**HOW TO COMPLETE THIS TASK:**
In the Ghostbusters passage, who plays Gozer?

**EXTRACTED TEXT:**
+++++

For all its wit and snark and baggy-pants-Lovecraftian mash-up, Ghostbusters is very much an ‘80s film, and not just because of the pop music on the soundtrack (even Air Supply pokes their heads in, and Reitman buries their smarm as best he can). It’s a bit thoughtless politically; it has the same slobs-against-snobs structure as earlier Ramis efforts like Animal House and Caddyshack, but here the stakes are much bigger, so the snobs are represented by the Environmental Protection Agency, as obvious a Reagan-era straw man as any (Reagan and his advisors loved the film). The Ghostbusters begin as a trio (Murray, Aykroyd and Ramis) and then bring in an African-American (Ernie Hudson) who seems a sop to tokenism even though he’s more likely meant to be a regular-guy avatar for the many non-techies in the audience. (Which means the black guy gets to have metascientific concepts whitesplained to him.) Women are receptionists or bimbos or victims of the uncanny; even Gozer, the plot’s evil entity from another dimension, is played by foxy Serbian model Slavitza Jovan (“prehistoric bitch,” “nimble minx,” etc.).

+++++

**EXTRACTED DATA:**
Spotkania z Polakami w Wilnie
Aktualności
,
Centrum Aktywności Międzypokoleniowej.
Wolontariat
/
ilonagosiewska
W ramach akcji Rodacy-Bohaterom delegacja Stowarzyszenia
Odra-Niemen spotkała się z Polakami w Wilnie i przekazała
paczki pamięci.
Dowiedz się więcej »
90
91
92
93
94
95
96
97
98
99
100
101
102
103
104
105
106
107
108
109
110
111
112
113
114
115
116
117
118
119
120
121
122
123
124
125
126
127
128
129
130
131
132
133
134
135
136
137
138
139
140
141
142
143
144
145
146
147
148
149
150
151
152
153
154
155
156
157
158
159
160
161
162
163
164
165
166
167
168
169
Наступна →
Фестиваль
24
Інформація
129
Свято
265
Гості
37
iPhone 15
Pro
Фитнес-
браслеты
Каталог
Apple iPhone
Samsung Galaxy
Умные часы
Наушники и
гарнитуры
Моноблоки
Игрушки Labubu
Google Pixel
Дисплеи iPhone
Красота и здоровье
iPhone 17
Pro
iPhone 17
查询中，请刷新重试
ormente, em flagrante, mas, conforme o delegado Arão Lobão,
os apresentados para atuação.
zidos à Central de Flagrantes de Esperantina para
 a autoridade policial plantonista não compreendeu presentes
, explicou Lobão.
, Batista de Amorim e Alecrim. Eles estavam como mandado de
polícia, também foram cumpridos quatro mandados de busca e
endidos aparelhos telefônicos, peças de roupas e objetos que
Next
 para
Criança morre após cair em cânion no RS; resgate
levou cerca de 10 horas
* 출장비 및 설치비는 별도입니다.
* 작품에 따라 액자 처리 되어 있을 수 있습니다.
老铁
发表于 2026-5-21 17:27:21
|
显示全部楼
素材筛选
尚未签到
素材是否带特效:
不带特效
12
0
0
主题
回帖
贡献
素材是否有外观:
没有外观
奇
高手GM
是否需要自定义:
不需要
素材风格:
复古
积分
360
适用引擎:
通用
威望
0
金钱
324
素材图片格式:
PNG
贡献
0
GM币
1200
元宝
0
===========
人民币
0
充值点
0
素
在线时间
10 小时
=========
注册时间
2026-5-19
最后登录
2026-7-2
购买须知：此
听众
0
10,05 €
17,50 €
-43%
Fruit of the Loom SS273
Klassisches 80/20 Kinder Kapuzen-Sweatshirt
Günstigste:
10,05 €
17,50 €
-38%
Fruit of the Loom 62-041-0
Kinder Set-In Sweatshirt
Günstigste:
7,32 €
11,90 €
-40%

+++++

**SOLUTION FOR THIS TASK:**
Serbian model Slavitza Jovan plays Gozer.